[Task to carry out] Write down every one of the lines below, word for word.

(Records excerpted from a collection)
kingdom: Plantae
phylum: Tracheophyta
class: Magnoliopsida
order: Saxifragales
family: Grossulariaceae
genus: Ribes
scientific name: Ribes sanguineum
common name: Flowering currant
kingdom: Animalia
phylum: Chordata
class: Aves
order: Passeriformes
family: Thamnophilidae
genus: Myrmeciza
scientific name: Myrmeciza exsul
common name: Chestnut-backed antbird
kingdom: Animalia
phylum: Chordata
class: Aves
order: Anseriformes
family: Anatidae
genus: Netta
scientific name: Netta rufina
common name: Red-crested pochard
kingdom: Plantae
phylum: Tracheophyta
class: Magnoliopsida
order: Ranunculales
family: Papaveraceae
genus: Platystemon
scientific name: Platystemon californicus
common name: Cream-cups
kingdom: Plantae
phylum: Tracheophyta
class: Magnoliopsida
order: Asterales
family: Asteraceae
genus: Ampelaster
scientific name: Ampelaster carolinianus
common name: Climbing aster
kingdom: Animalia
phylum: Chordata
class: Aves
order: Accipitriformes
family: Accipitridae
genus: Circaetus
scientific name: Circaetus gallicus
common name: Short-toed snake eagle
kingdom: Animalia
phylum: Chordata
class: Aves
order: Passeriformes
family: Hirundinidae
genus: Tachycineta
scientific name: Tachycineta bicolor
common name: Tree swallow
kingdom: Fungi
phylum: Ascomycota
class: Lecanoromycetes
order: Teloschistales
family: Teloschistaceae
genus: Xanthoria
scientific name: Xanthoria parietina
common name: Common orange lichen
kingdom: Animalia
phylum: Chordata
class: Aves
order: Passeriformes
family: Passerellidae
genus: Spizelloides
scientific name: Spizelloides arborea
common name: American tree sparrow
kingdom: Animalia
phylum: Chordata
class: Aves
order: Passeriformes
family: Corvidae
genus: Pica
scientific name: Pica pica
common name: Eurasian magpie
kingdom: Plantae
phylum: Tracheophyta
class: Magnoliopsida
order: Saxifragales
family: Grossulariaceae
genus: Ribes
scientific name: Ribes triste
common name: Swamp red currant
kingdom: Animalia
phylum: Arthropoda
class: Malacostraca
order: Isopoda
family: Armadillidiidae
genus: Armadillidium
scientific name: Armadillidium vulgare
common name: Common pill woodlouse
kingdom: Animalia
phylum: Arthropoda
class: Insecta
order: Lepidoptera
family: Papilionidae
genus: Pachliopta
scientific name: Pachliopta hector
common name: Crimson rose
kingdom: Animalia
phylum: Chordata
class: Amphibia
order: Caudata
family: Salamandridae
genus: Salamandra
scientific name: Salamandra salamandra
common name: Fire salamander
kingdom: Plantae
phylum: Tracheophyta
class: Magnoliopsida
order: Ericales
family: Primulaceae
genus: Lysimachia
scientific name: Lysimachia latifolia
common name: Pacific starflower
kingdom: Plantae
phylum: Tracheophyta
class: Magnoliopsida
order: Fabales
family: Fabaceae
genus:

[Task result]
kingdom: Plantae
phylum: Tracheophyta
class: Magnoliopsida
order: Saxifragales
family: Grossulariaceae
genus: Ribes
scientific name: Ribes sanguineum
common name: Flowering currant
kingdom: Animalia
phylum: Chordata
class: Aves
order: Passeriformes
family: Thamnophilidae
genus: Myrmeciza
scientific name: Myrmeciza exsul
common name: Chestnut-backed antbird
kingdom: Animalia
phylum: Chordata
class: Aves
order: Anseriformes
family: Anatidae
genus: Netta
scientific name: Netta rufina
common name: Red-crested pochard
kingdom: Plantae
phylum: Tracheophyta
class: Magnoliopsida
order: Ranunculales
family: Papaveraceae
genus: Platystemon
scientific name: Platystemon californicus
common name: Cream-cups
kingdom: Plantae
phylum: Tracheophyta
class: Magnoliopsida
order: Asterales
family: Asteraceae
genus: Ampelaster
scientific name: Ampelaster carolinianus
common name: Climbing aster
kingdom: Animalia
phylum: Chordata
class: Aves
order: Accipitriformes
family: Accipitridae
genus: Circaetus
scientific name: Circaetus gallicus
common name: Short-toed snake eagle
kingdom: Animalia
phylum: Chordata
class: Aves
order: Passeriformes
family: Hirundinidae
genus: Tachycineta
scientific name: Tachycineta bicolor
common name: Tree swallow
kingdom: Fungi
phylum: Ascomycota
class: Lecanoromycetes
order: Teloschistales
family: Teloschistaceae
genus: Xanthoria
scientific name: Xanthoria parietina
common name: Common orange lichen
kingdom: Animalia
phylum: Chordata
class: Aves
order: Passeriformes
family: Passerellidae
genus: Spizelloides
scientific name: Spizelloides arborea
common name: American tree sparrow
kingdom: Animalia
phylum: Chordata
class: Aves
order: Passeriformes
family: Corvidae
genus: Pica
scientific name: Pica pica
common name: Eurasian magpie
kingdom: Plantae
phylum: Tracheophyta
class: Magnoliopsida
order: Saxifragales
family: Grossulariaceae
genus: Ribes
scientific name: Ribes triste
common name: Swamp red currant
kingdom: Animalia
phylum: Arthropoda
class: Malacostraca
order: Isopoda
family: Armadillidiidae
genus: Armadillidium
scientific name: Armadillidium vulgare
common name: Common pill woodlouse
kingdom: Animalia
phylum: Arthropoda
class: Insecta
order: Lepidoptera
family: Papilionidae
genus: Pachliopta
scientific name: Pachliopta hector
common name: Crimson rose
kingdom: Animalia
phylum: Chordata
class: Amphibia
order: Caudata
family: Salamandridae
genus: Salamandra
scientific name: Salamandra salamandra
common name: Fire salamander
kingdom: Plantae
phylum: Tracheophyta
class: Magnoliopsida
order: Ericales
family: Primulaceae
genus: Lysimachia
scientific name: Lysimachia latifolia
common name: Pacific starflower
kingdom: Plantae
phylum: Tracheophyta
class: Magnoliopsida
order: Fabales
family: Fabaceae
genus:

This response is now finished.